## Goal of the exercise
Gather each line in the entries that includes the string "Rendered".

## Data to use

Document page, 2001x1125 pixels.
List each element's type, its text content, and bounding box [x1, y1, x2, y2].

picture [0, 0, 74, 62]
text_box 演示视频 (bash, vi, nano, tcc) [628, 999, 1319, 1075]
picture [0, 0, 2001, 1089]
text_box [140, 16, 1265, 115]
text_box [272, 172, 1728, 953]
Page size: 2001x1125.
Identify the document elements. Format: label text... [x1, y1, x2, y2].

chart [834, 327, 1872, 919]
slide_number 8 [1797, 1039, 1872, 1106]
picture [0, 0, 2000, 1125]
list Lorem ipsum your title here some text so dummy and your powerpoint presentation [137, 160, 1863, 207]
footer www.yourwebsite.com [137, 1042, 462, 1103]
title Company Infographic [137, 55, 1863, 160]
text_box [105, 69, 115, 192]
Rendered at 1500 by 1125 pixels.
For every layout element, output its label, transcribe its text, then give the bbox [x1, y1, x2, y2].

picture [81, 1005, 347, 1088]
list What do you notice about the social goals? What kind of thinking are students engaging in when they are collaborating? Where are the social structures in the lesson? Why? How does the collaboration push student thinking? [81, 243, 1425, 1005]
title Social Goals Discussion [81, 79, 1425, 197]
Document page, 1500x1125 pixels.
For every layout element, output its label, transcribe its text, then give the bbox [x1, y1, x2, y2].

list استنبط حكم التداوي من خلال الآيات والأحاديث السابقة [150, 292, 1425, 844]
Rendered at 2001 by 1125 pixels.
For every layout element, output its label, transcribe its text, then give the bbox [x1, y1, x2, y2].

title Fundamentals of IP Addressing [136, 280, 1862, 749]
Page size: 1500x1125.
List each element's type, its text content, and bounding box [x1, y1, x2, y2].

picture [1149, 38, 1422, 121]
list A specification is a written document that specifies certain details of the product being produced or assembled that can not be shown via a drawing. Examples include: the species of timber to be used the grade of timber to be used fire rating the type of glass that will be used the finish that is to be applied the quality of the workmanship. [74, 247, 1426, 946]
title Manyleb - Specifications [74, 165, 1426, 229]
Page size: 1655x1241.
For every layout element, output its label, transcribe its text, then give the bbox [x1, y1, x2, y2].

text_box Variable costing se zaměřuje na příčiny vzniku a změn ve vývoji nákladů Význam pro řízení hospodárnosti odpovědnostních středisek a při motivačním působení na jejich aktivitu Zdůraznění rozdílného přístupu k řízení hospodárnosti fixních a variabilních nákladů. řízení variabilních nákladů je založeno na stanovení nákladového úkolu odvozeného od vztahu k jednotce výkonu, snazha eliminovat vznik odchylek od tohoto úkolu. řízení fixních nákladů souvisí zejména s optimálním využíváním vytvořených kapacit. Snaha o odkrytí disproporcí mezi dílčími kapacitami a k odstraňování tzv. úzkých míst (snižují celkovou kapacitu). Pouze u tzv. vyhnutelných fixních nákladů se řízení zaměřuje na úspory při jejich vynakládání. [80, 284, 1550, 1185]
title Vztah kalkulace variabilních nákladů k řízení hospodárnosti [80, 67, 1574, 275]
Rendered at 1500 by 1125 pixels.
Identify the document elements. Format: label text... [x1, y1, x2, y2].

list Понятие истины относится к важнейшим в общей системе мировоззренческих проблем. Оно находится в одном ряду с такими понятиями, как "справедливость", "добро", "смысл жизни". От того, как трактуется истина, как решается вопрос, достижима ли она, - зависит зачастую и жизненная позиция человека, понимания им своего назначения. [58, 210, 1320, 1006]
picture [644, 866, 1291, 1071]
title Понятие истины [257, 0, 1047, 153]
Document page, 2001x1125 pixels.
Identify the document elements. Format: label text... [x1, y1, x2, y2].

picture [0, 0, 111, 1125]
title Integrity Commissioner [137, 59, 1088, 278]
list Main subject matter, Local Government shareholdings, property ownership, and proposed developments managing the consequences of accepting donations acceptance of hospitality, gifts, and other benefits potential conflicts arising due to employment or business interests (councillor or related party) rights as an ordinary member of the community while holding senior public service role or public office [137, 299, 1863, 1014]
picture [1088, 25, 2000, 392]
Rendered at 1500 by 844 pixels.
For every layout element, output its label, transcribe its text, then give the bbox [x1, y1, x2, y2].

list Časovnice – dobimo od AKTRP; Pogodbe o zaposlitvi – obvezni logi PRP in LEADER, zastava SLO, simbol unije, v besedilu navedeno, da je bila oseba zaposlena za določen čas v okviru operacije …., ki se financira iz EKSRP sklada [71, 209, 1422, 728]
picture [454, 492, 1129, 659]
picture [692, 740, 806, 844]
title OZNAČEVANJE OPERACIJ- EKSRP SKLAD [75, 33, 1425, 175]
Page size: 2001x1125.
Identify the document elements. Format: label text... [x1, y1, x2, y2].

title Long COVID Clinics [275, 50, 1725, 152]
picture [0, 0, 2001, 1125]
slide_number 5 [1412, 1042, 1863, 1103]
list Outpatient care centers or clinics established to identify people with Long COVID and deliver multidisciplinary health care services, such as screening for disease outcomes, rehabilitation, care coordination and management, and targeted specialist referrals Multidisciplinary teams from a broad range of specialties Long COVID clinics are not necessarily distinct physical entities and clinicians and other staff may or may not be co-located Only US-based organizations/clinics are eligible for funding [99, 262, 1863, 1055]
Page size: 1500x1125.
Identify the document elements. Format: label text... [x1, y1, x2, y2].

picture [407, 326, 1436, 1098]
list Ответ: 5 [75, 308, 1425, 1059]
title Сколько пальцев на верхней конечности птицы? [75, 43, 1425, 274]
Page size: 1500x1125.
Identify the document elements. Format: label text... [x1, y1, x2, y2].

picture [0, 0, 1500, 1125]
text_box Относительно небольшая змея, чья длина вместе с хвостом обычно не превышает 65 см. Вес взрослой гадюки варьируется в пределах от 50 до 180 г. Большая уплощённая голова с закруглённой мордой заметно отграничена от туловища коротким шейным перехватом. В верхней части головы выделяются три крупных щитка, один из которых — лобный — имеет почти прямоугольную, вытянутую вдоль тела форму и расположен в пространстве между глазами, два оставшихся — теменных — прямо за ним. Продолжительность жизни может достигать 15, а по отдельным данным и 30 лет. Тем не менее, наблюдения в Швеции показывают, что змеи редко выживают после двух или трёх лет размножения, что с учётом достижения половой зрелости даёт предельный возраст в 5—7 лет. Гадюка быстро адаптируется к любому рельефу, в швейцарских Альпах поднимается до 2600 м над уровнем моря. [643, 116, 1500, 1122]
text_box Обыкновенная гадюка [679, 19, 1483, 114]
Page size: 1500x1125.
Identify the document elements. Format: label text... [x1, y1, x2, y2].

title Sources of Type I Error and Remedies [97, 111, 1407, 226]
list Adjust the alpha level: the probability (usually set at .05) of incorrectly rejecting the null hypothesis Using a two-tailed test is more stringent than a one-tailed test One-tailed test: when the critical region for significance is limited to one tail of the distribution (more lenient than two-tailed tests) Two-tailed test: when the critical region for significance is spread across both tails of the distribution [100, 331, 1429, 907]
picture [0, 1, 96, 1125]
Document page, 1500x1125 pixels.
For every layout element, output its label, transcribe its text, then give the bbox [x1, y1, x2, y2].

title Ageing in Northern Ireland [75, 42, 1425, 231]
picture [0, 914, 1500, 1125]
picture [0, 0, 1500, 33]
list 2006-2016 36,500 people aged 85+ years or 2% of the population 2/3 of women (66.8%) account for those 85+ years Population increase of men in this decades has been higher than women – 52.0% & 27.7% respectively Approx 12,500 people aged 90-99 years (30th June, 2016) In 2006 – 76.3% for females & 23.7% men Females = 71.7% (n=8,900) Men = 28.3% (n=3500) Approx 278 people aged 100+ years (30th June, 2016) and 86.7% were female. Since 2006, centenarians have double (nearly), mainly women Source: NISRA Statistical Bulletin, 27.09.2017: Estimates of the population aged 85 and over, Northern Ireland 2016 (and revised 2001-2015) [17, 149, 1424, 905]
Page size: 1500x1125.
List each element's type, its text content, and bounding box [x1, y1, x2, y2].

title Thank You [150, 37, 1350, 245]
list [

## Exercise result
Rendered at 1500 by 1125 pixels.
Rendered at 2001 by 1125 pixels.
Rendered at 1500 by 1125 pixels.
Rendered at 1500 by 844 pixels.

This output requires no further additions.